Witam wszystkich forumowiczów
Przychodzę do was ponieważ jestem posiadaczem Pandy 1,1 LPG (chyba 8V MPI) i od początku mam z nią problem.
Kupiłem ją w grudniu i jako laik dałem się naciągnąć na informację od poprzedniego sprzedawcy że falujące obroty to wina silnika krokowego przepustnicy i że koszt naprawy to 350zł.
Od tego czasu zrobiłem w tej Pandzie wszystko co zostać zrobione powinno natomiast nie udało mi się pozbyć problemu falujących obrotów.
Gdzie nie pojechałem do Mechanika to słyszałem inną wersję i tutaj trochę o tym co zostało zrobione.
W miedzy czasie padł mi alternator elektro-mechanik zrobił mi go i zauważył check engine i zaproponowal wymianę silnika krokowego bo taki błąd wskazuje komputer. zrobił to ale check engine dalej się pali a obroty falują.

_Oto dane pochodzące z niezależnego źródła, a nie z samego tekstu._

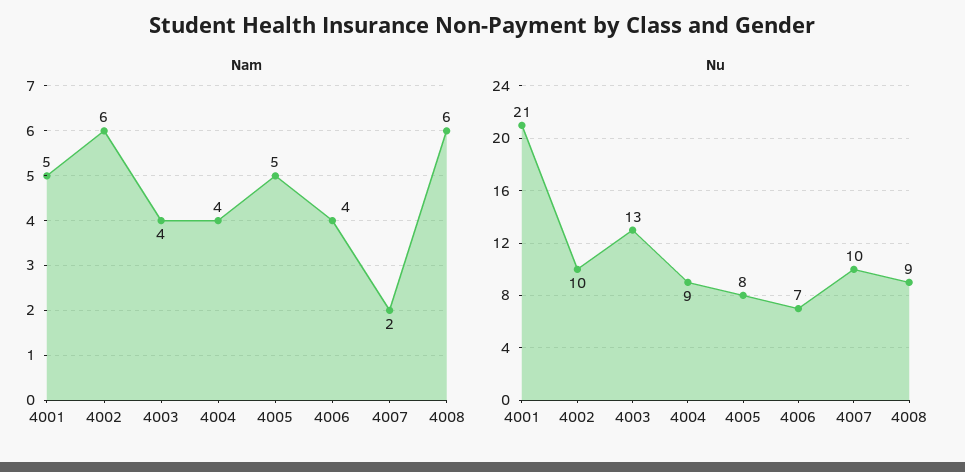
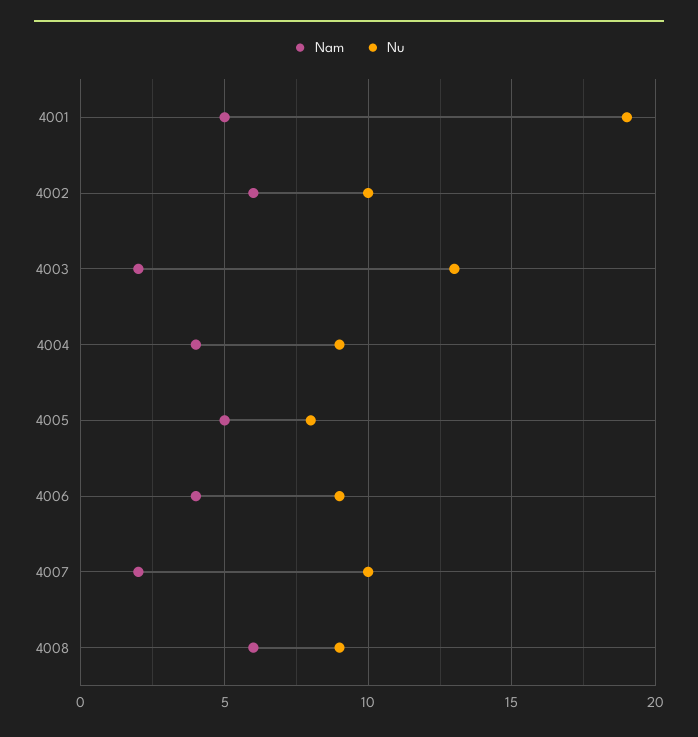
  {
    "Nam": {
      "4001": 5,
      "4002": 6,
-     "4003": 4,
+     "4003": 2,
      "4004": 4,
      "4005": 5,
      "4006": 4,
      "4007": 2,
      "4008": 6
    },
    "Nu": {
-     "4001": 21,
+     "4001": 19,
      "4002": 10,
      "4003": 13,
      "4004": 9,
      "4005": 8,
-     "4006": 7,
+     "4006": 9,
      "4007": 10,
      "4008": 9
    }
  }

Po tej naprawie byłem u kolejnego mechanika w Gliwicach ( stąd jestem ) podłączył komputer zresetował coś tam i nagle check engine zaczął mrugać, powiedział mi że jest to bardzo zła usterka zaczął grzebać coś polukał pomacał i stwierdził że jest nadpalony kolektor ssący oraz że ciśnienie po otwarciu korka z chłodnicy jest za wysokie i jest do roboty kapa silnika.

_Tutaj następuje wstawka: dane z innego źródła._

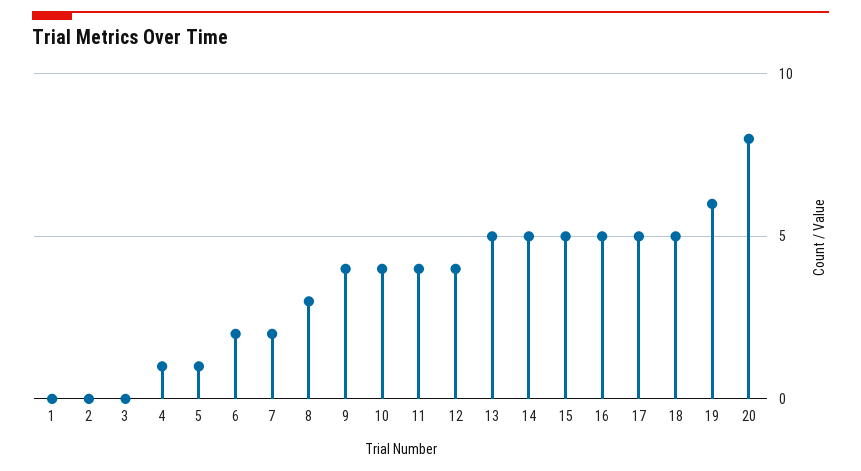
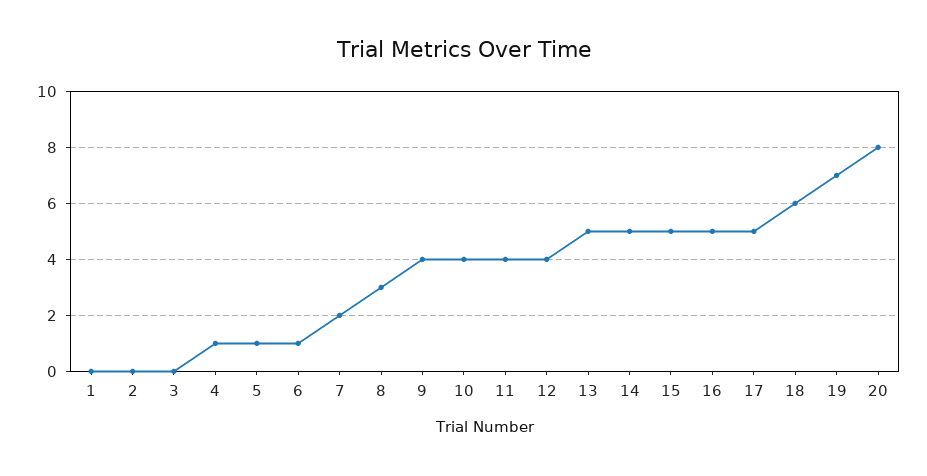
  {
    "1": 0,
    "2": 0,
    "3": 0,
    "4": 1,
    "5": 1,
-   "6": 2,
+   "6": 1,
    "7": 2,
    "8": 3,
    "9": 4,
    "10": 4,
    "11": 4,
    "12": 4,
    "13": 5,
    "14": 5,
    "15": 5,
    "16": 5,
    "17": 5,
-   "18": 5,
+   "18": 6,
-   "19": 6,
+   "19": 7,
    "20": 8
  }

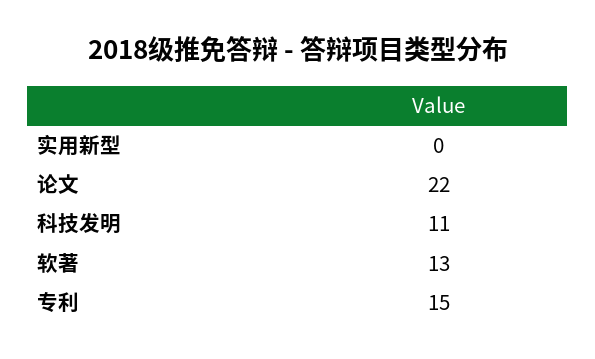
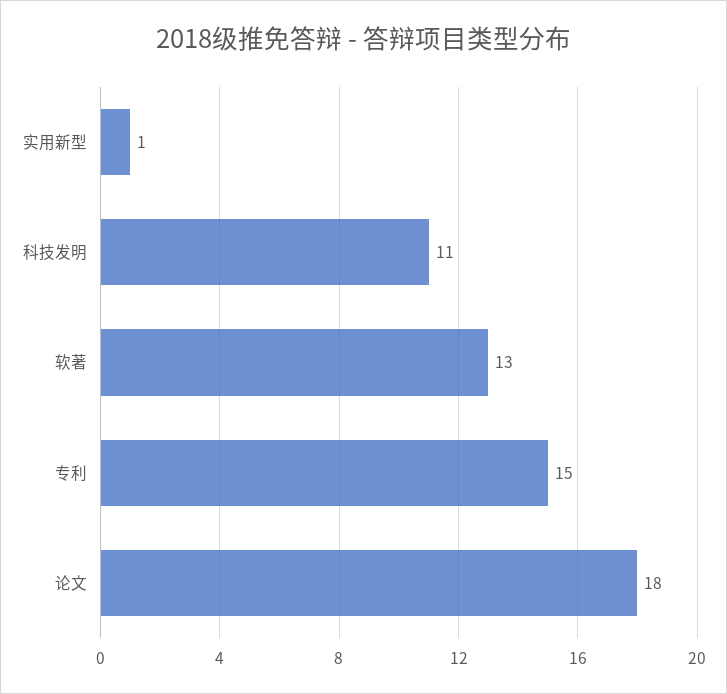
  {
-   "实用新型": 0,
+   "实用新型": 1,
-   "论文": 22,
+   "论文": 18,
    "科技发明": 11,
    "软著": 13,
    "专利": 15
  }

Pojechałem do znajomego z ta diagnozą wymienił mi uszczelkę pod głowicą, wyplanował głowicę, wymienił kolektor ssący ( na używkę ale stwierdził że była dożo lepsza od mojej. Silnik według niego dużo lepiej chodzi natomiast usterka jak była tak jest.
Zakupiłem na allegro przepustnicę z możliwością zwrotu jeśli nie to nie pomoże, podmienił przepustnicę zaadoptował krokowy i mimo wszystko dalej to samo.
Samochód wrócił do mnie jeżdżę i szukam wyjaśnienia:
Kolejny Mechanik: " silnik dostaje lewego powietrza i przez to faluje, ( miałem delikatnie pęknięta obudowę)
Kolejny Mechanik: " Panie ten samochód był podłączony do internetu i ja się za niego nie biorę, nie chcę pana naciągać" - przynajmniej był uczciwy, zasugerował ze wtrysk jest już zajechany
Kolejny Mechanik: " Sonda Lambda do wymiany"
Kolejny Mechanik: Zdjął pokrywę filtra, kazał odpalić silnik, posłuchał odpiął krokowca na włączonym silniku i stwierdził że na 100% jest coś nie tak po silnik w tym momencie powinien zgasnąć, nie udzielił żadnych rad natomiast zaprosił na diagnostykę - mam dzwonić żeby się umówić - 2 tygodnie już próbuję.
Kolejny mechanik: "Tutaj trzeba dobrego elektryka bo sugeruję wymianę komputera - polecił mi swojego kolegę"
Kolejny Mechanik: "Trzeba sprawdzić czujnik temperatury bo to on może szaleć"
Kolejny Mechanik: " Tu może być zmienna faza rozrządu, miałem taki przypadek z Puncie 1,3 "
I tutaj moja prośba do wszystkich którzy mogą mieć informacje na ten temat albo mieli podobny problem, nie chcę jeździć po "fachowcach" chciałbym dostać informację że to jest zepsute i trzeba to wymienić wymiana 500 i będzie już pan jeździł spokojnie, bo nie ukrywam nie jestem jakoś bardzo dziany i każda diagnoza która nie przynosi skutków jest dla mnie wydatkiem który mógłbym lepiej wykorzystać.
Jeśli jest ktoś z Gliwic albo okolic i jest mi w stanie pomóc będę bardzo wdzięczny i na pewno się odwdzięczę jak tylko będę mógł, nawet za poradę która mi pomoże stawiam browar pomocnemu klubowiczowi
Pozdrawiam i z góry dzięki za pomoc
P.S Gdzie znajduje się czujnik temperatury??